Tramps Like Us! Born to Run at 50

Our third vinyl copy of Born to Run. | 


By D.A. Gougherty | 

There are several ways to know that you are getting older aside from the obvious. For me, there are two ways, and they are tied together.

The first is when you are old enough to remember things that occurred 50 years or more ago clearly. That, combined with the feeling of nostalgia, which the fictional character Don Draper said in a seminal episode of Mad Men, "literally means the pain from an old wound," says you're getting on in years.

Continued below



With this in mind, 50 years ago today, on August 25, Bruce Springsteen released his landmark album Born to Run. For people of a certain age and demographic, including myself, that album evokes nostalgia, mostly without the pain of an old wound.


In August 1975, I was entering my senior year at Grosse Ile High School in suburban Detroit. Being the youngest of five siblings, and having my dear Grandfather (who, as an Italian immigrant, loved listening to waltz and opera) living with us, I was fortunate to be surrounded by a wide range of music, including rock, folk, soul, jazz, pop, classical, and especially Motown, throughout my entire life.

**Supplied material**:

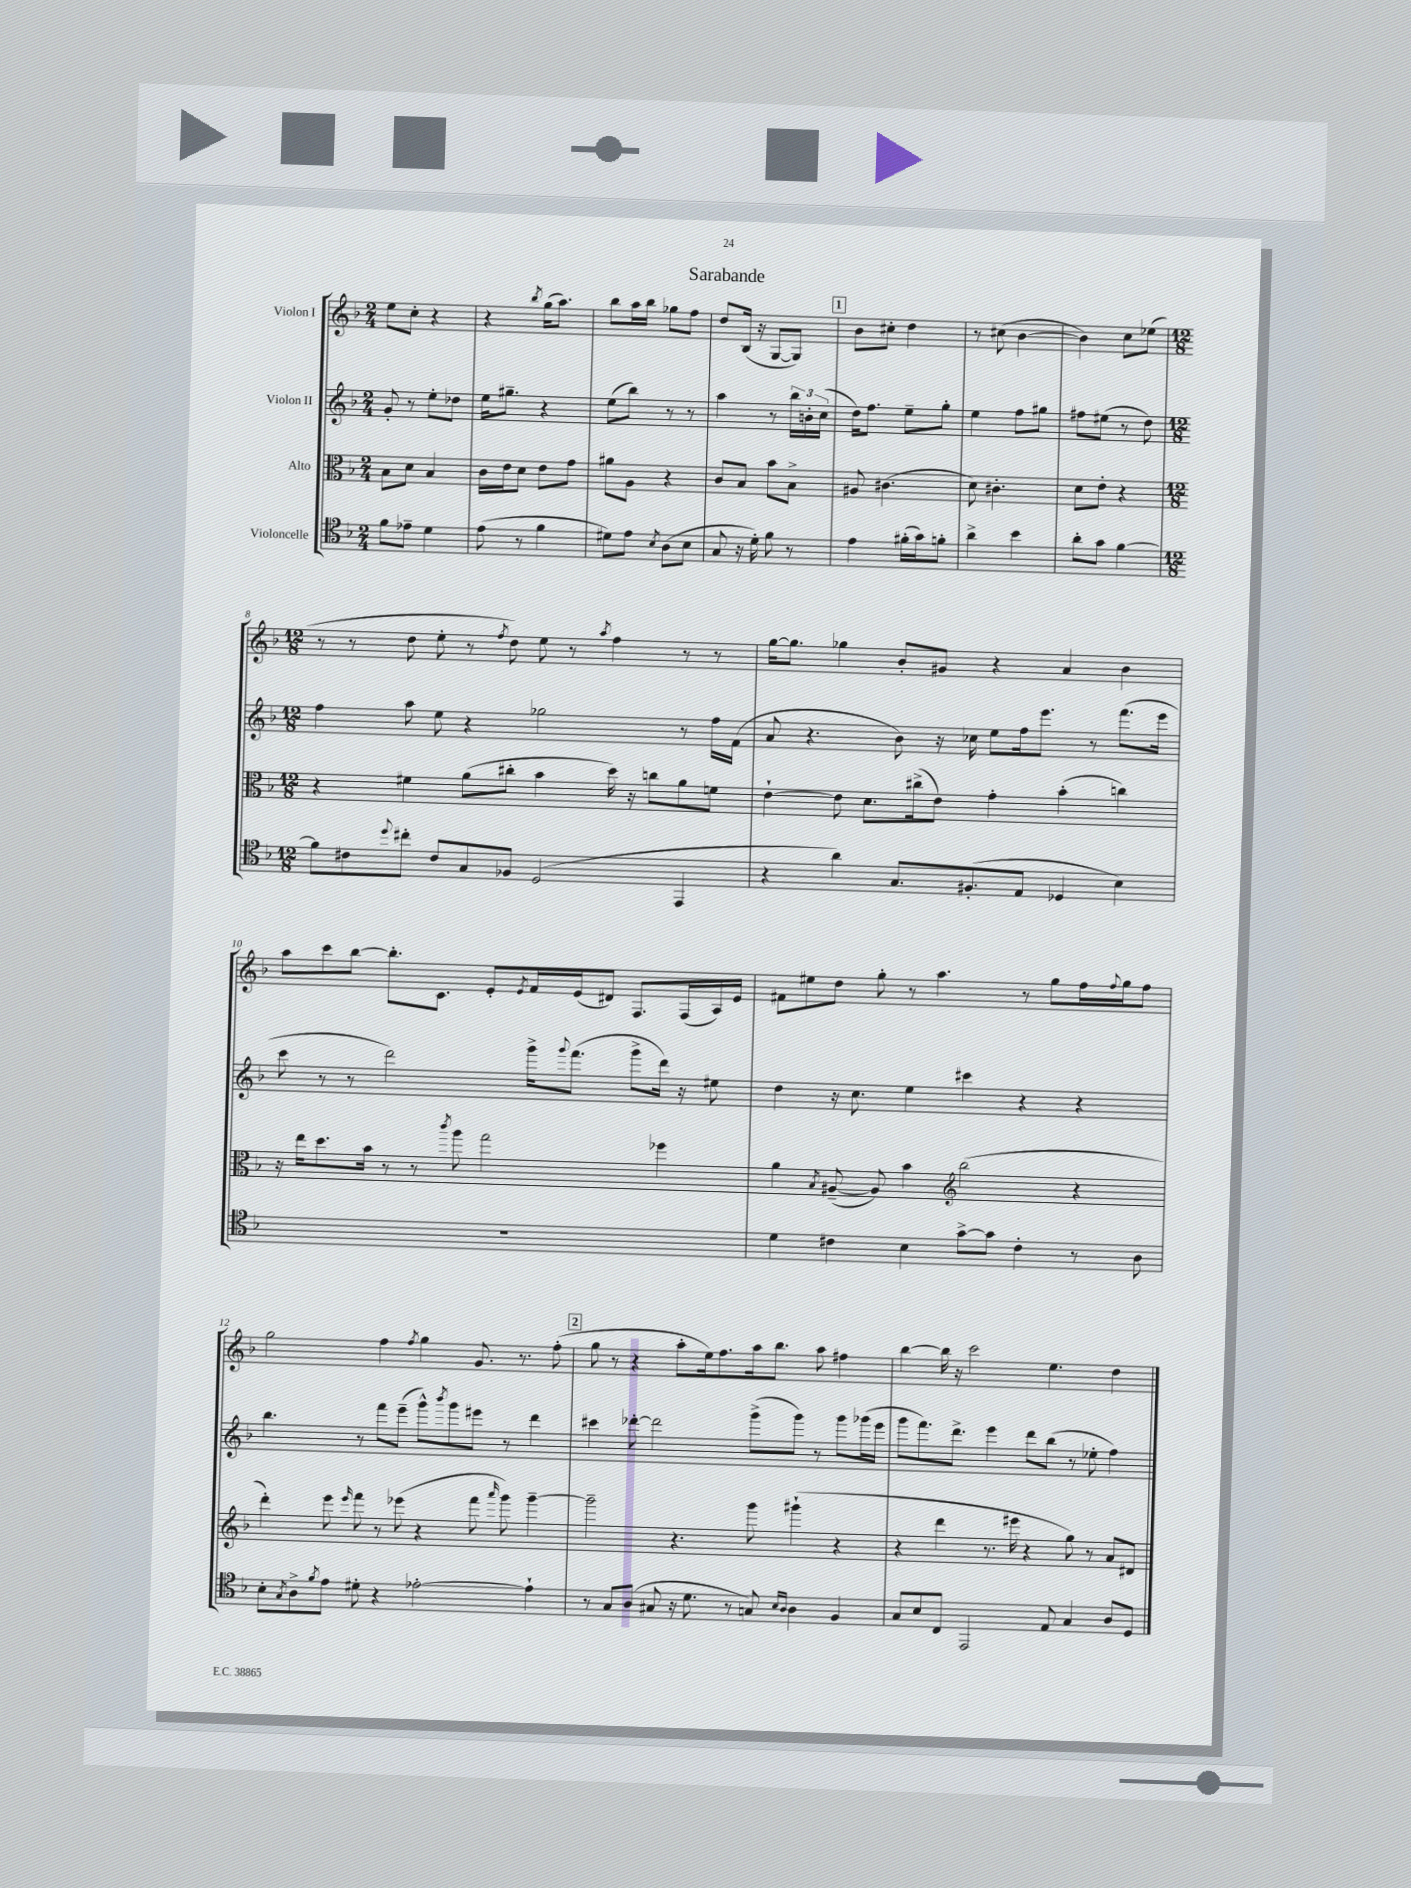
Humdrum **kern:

**kern	**kern	**kern	**kern
*staff4	*staff3	*staff2	*staff1
*clefC4	*clefC3	*clefG2	*clefG2
*k[b-]	*k[b-]	*k[b-]	*k[b-]
*M2/4	*M2/4	*M2/4	*M2/4
8f\L	8B-\L	8g'/	8ee\L
8e-~\J	8d\J	8r	8cc'\J
4d\	4B-/	8ee'\L	4r
.	.	8dd-\J	.
=	=	=	=
(8e\	16c\LL	16ee\LK	4r
.	16e\J	8.gg#~\J	.
8r	8d\J	.	.
.	.	.	8qbb-/
4f\	8e\L	4r	(16gg\LK
.	.	.	8.aa\J)
.	8g\J	.	.
=	=	=	=
8d#\L)	8a#\L	(8ee\L	8bb-\L
8e\J	8A\J	8bb-\J)	16aa\L
.	.	.	16bb-\JJ
8qB-/	.	.	.
(8A\L	4r	8r	8gg-\L
8B-\J	.	8r	8ff\J
=	=	=	=
8G/	8c/L	4aa\	8dd/L
16r	8B-/J	.	(16B-/Jk
16d'\)	.	.	16r
8f\	8b-\L	8r	[8G/L
8r	8B-^\J	24bb-\LL	8G/]J)
.	.	24b'\	.
.	.	(24cc\JJ	.
=	=	=	=
4e\	8A#/	16dd\LK)	8b-\L
.	.	8.ff\J	.
.	(4.c#\	.	8cc#'\J
(16f#'\LL	.	8ee~\L	4dd\
16g\J)	.	.	.
8f'\J	.	8gg'\J	.
=	=	=	=
4a^\	8d\)	4ee\	8r
.	4.c#'\	.	(8cc#\
4b-\	.	8ff\L	[4b-\
.	.	8gg#\J	.
=	=	=	=
8a'\L	8d\L	8ff#\L	4b-\])
8g\J	8e'\J	(8ee#\J	.
[4f\	4r	8r	8cc\L
.	.	8dd\)	(8ee-\J
=	=	=	=
*M12/8	*M12/8	*M12/8	*M12/8
8f\]L	4r	4ff\	8r
8c#\	.	.	8r
8qqdd/	.	.	.
8cc#'\J	4f#\	8aa\	8dd\
8c#/L	.	8ee\	8ee'\
8G/	(8a\L	4r	8r
.	.	.	8qff/
8F-/J	8cc#'\J	.	8dd\)
(2D/	4b-\	2gg-\	8ee\
.	.	.	8r
.	.	.	8qaa/
.	16dd\)	.	4ff\
.	16r	.	.
.	8cc\L	.	.
4EE/	8a\	8r	8r
.	8f\J	16ff\LL	8r
.	.	(16f\JJ	.
=	=	=	=
4r	[4e`\	8a/	[16gg\LK
.	.	.	8.gg\]J
.	.	4.r	.
4a\)	8e\]	.	4gg-\
.	8.d\L	.	.
8.G/L	.	8b-\)	8b-'/L
.	(16cc#^\k	.	.
.	8e\J)	16r	8g#/J
(8.F#'/	.	16cc-\	.
.	4g'\	8ee\L	4r
8E/J	.	16ff\k	.
.	.	8.eee\J	.
4D-/	(4b-'\	.	4a/
.	.	8r	.
4B-\)	4cc\)	(8.fff\L	4b-\
.	.	16eee\Jk	.
=	=	=	=
1.r	16r	8ccc\	8aa\L
.	16ee\LK	.	.
.	8.dd\	8r	8ccc\
.	.	8r	[8bb-\J
.	16b-\Jk	.	.
.	8r	2ddd\)	8.bb-'\]L
.	8r	.	.
.	.	.	8.c\J
.	8qccc/	.	.
.	8aa\	.	.
.	2gg\	.	8e'/L
.	.	.	8qe/
.	.	16ggg^\LK	16f/L
.	.	8qqggg/	.
.	.	(8.fff\J	(16e/J
.	.	.	8d#/J)
.	.	8ggg^\L	8.F/L
.	4ff-\	16ddd\Jk)	.
.	.	16r	(16F/L
.	.	8ee#\	16A/)
.	.	.	16e/JJ
=	=	=	=
4d\	4a\	4dd\	8f#\L
.	.	.	8ee#\
.	8qB-/	.	.
4c#\	([8A#~/	16r	8dd\J
.	.	8.cc\	.
.	8A#/])	.	8gg'\
4B-\	4b-\	4ee\	8r
.	.	.	4.aa\
*	*clefG2	*	*
[8g^\L	(2bb-\	4ccc#\	.
8g\]J	.	.	.
4c#'\	.	4r	8r
.	.	.	8gg\L
8r	4r	4r	16ff\L
.	.	.	8qqff/
.	.	.	16gg\J
8A\	.	.	8ff\J
=	=	=	=
8B-'\L	4ddd'\)	4.bb-\	2gg\
8qG/	.	.	.
8A^\	.	.	.
8qf/	.	.	.
8e\J	8eee\	.	.
.	16qqeee/	.	.
8d#'\	8fff\	8r	.
4r	8r	8fff\L	4ff\
.	(8eee-\	(8eee~\J	.
.	.	.	8qff/
[2e-'\	4r	8ggg^^\L)	4gg\
.	.	8qbbb-/	.
.	.	8ggg\	.
.	8fff\	8eee#\J	8.g/
.	16qqaaa/	.	.
.	8ggg\)	8r	.
.	.	.	8.r
4e-`\]	[4ggg~\	4ddd\	.
.	.	.	(8ff'\
=	=	=	=
8r	2ggg~\]	4ccc#\	8gg\
8G/L	.	.	8r
(8A/J	.	[8ddd-'\	4r
8G#/	.	2ddd-\]	.
16r	4.r	.	8aa'\L
8.d\	.	.	.
.	.	.	16ee\k)
.	.	.	8.ff\
8r	.	.	.
8G/)	8ggg\	(8ggg^\L	16aa\k
.	.	.	8.bb-\J
16qqB-/LL	.	.	.
16qqA/JJ	.	.	.
4A\	(4ggg#`\	8ggg\J)	.
.	.	8r	8aa\
4F/	4r	8ggg\L	4ff#\
.	.	(16ggg-\L	.
.	.	16eee\JJ	.
=	=	=	=
8G/L	4r	8ggg\L	[4bb-\
8B-/	.	8.fff\)	.
8C/J	4ddd\	.	16bb-\]
.	.	8.ddd^\J	16r
2EE/	.	.	2ccc\
.	8.r	4eee\	.
.	16eee#\	.	.
.	4r	8ddd\L	.
8E/	.	(8bb-\J	4.ee\
4G/	8gg\)	8r	.
.	8r	8ee-'\	.
8A/L	8a/L	4ff\)	4dd\
8D/J	8d#/J	.	.
==	==	==	==
*-	*-	*-	*-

**What is needed**:
Copy word for word the part of the Born to Run article from "Our third vinyl" up to and including "an old wound.". The lines above come from a different source than the Born to Run article.

**Answer below**:
Our third vinyl copy of Born to Run. | 


By D.A. Gougherty | 

There are several ways to know that you are getting older aside from the obvious. For me, there are two ways, and they are tied together.

The first is when you are old enough to remember things that occurred 50 years or more ago clearly. That, combined with the feeling of nostalgia, which the fictional character Don Draper said in a seminal episode of Mad Men, "literally means the pain from an old wound," says you're getting on in years.

Continued below



With this in mind, 50 years ago today, on August 25, Bruce Springsteen released his landmark album Born to Run. For people of a certain age and demographic, including myself, that album evokes nostalgia, mostly without the pain of an old wound.